Чтобы остановить кровотечение, зажал стрелец свой нос в кулак и торопливо загнусавил:
— Не я, боярин, — видит бог, — не я начал! Это он, Ивашка, первый на меня бросился.
— За что?
— Сном своим не ведаю, боярин, не то ли что...
— Не врешь?
— Разрази меня громом на месте!
— Э-эй, Васька! — крикнул воевода.
— Звал, боярин? — высунулся, плутовато жмурясь, подслушивавший у двери служка.
— За что Ивашка Карнаух расквасил нос вот ему, Якуньке Варакуше?
— Ха-ха-ха... Мне так показалось, боярин, — за бабу!
Побитый Якунька Варакуша совсем забыл, что сам же разговаривал с Васькой еще до схватки с Ивашкой Карнаухом. Боль да обида на Ивашку отшибли у него память. Думал он, бросившись к воеводе с жалобой, утаить причину драки. Рассчитывал, что не будет вспыльчивый воевода вникать в суть дела, а сразу накажет обидчика Ивашку: мол, не годится стрельцам свару меж собой разводить. Теперь же палка поворачивалась другим концом. Надо было изворачиваться или выкладывать все начистоту. Варакуша решился [- 34 -] выложить все перед воеводой, как на духу. Размазав по лицу последние капли густой крови, он снова повалился в ноги воеводе:
— Прости, Христа ради, боярин, за ненароком сказанную неправду! Видит бог — бес попутал меня!
— В бабьем сарафане? — захохотал воевода. — Ох и распотешил!.. Да будет колодой-то валяться, встань! — И воевода опять пнул Варакушу в бок: — Встань, говорю, да все обсказывай без околичностей, начистоту.

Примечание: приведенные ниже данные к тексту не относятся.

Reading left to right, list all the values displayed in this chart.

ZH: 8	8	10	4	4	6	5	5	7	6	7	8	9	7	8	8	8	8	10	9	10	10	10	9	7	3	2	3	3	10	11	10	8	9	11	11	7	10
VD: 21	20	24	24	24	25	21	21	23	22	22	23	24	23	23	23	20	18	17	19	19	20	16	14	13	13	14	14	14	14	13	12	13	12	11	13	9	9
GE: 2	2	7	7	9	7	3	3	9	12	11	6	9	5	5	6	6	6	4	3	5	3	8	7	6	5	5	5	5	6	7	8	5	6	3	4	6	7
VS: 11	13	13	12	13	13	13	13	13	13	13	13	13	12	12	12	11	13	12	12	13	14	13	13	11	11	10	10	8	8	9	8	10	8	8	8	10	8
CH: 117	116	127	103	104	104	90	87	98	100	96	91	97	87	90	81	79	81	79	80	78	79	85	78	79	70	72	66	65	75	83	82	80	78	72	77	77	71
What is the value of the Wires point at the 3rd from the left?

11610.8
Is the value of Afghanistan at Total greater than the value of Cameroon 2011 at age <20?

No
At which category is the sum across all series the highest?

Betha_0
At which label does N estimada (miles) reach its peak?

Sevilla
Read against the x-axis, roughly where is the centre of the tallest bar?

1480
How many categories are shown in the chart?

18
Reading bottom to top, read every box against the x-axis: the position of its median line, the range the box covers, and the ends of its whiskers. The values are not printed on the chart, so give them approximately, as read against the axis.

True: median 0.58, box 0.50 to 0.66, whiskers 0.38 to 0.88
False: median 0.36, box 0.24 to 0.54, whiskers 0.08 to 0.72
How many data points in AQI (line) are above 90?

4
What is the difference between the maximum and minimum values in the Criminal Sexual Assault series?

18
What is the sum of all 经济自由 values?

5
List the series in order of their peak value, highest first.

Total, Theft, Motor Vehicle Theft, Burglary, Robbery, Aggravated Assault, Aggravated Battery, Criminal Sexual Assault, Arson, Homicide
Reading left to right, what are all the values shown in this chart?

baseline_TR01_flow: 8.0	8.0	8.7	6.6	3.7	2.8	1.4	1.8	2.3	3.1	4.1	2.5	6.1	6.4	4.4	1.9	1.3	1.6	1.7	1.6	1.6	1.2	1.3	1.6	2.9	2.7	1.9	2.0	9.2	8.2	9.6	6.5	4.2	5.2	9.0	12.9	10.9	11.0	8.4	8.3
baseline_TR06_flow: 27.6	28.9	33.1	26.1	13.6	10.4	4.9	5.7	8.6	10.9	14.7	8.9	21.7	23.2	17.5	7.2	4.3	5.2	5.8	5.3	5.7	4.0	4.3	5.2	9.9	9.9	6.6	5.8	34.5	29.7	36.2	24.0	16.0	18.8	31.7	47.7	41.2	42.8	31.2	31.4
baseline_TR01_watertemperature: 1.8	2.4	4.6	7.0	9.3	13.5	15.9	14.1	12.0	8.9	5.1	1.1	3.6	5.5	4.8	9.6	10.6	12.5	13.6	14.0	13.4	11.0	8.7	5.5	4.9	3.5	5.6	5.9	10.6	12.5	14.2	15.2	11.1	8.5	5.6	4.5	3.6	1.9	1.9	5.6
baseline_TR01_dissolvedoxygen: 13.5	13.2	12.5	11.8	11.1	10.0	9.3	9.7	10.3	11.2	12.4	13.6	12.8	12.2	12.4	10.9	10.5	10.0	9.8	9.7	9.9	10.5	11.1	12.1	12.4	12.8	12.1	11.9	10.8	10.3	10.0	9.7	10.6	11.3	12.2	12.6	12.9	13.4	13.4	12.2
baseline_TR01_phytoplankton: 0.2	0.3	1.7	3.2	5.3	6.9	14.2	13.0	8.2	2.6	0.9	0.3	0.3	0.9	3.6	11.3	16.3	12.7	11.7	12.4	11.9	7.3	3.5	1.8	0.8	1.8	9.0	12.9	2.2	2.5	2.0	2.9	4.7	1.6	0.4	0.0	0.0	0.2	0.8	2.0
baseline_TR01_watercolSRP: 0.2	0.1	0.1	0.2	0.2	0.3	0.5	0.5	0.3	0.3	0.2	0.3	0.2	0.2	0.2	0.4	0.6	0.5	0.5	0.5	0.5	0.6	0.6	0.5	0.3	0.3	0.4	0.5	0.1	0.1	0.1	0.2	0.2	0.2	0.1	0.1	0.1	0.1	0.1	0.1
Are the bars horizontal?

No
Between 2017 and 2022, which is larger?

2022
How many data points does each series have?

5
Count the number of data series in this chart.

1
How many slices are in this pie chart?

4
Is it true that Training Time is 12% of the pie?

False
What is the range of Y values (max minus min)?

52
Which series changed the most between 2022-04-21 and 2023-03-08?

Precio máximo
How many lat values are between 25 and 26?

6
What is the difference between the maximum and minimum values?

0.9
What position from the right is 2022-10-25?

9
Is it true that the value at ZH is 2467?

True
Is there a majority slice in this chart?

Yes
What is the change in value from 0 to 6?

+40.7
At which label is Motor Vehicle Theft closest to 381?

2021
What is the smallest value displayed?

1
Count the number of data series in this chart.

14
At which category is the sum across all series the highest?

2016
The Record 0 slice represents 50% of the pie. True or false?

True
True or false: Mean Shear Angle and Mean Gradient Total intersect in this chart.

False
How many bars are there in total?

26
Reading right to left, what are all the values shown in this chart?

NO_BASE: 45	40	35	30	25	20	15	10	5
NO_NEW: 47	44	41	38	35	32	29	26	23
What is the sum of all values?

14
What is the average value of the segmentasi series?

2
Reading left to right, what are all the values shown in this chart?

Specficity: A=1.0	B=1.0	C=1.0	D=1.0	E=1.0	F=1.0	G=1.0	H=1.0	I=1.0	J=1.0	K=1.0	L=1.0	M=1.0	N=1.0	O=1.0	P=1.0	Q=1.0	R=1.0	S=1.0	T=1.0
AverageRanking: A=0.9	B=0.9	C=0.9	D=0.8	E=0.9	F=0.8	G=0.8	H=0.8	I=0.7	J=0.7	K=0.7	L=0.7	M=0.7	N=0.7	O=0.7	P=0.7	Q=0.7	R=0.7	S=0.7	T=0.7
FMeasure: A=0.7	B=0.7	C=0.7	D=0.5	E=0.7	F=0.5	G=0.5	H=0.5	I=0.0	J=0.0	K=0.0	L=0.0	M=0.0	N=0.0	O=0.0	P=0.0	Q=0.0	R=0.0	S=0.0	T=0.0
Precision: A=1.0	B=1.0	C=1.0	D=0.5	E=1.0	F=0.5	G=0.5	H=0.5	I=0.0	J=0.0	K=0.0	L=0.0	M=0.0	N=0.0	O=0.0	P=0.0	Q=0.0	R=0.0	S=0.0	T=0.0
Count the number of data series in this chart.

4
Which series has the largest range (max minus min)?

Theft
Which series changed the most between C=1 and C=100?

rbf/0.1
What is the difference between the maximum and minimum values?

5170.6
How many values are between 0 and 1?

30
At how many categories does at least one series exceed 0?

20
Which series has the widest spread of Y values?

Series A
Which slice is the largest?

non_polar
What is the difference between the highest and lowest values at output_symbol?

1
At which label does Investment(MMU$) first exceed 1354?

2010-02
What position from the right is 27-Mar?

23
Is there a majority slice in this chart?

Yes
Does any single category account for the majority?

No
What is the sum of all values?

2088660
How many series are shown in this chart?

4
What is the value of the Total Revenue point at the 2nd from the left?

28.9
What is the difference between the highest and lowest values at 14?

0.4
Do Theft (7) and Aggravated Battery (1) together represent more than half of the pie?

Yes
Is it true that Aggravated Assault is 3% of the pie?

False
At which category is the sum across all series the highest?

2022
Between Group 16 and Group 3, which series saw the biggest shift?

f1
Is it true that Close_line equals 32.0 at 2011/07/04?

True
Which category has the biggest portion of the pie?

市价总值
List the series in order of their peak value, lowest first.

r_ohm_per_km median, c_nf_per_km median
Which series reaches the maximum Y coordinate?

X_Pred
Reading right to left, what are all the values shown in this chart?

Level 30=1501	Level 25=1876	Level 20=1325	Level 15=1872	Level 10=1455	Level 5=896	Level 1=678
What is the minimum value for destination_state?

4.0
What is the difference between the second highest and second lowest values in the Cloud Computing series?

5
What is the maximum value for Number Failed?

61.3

Понял Варакуша: не будет воевода гневаться, коли в смешном виде представить свои похождения, и начал издалека:
— Я боярин, — сам про то ты ведаешь, — четвертый год с покрова пошел, как в здешнем остроге живу. Службой не пренебрегаю и стрелецкое дело совестно справляю. А тот Ивашка Карнаух позже меня на год приехал. Как он со службой справляется, про то ты сам, боярин, лучше моего ведаешь. А про то, что наловчился он к посадским бабам подъезжать, об этом у кого хошь спроси — скажут то же, что и я скажу: к каждой подмаслится, у которой мужа нет.
— Навострился?
— Да еще как навострился, боярин!
— А тебя зависть гложет? Хо-хо-хо...
— Не то, боярин... А только чаще всего ходил он к Иринке — Федьки Безносика жене. Федька Безносик — мужик богатеющий, у него и рыбы, и мяса, и масла, и всякой иной снеди — ешь не хочу! А только сам дома мало живет. И летом и зимой студеной наберет он холопей разных с десяток, а то и с два человек — и на промысел. Летом — на рыбный, зимой — на звериный. Домой приходит только на большие праздники. Ну, Иринка баба раскормленная, опять же бездетная — без него и пошаливает. И все со стрельцами больше. А как появился Ивашка Карнаух, с той поры она с одним Ивашкой только и знается. Так было до вчерашнего. А вчера на ночь Ивашка на караул поставлен был. Я да Петрушка Калач — мы в посад пошли. Там Иринка меня и приголубила. А Петрушка Калач об этом Ивашке сегодня сказал. Тут Ивашка на меня, как пес, и накинься. Не успел я опомниться — он меня наземь бросил и [- 35 -] нос мне ногой размял. Тут и побежал я, света не видя, к тебе, боярин...
— На Иринку Безносикову с жалобой? — ухмыльнулся воевода.
— На Ивашку Карнауха, боярин, не на Иринку.
— Да по тебе же выходит — Иринка во всем виновата?.. Ну, да некогда мне. Подумаю — после разберусь. Иди!
Варакуша был рад, что дешево отделался.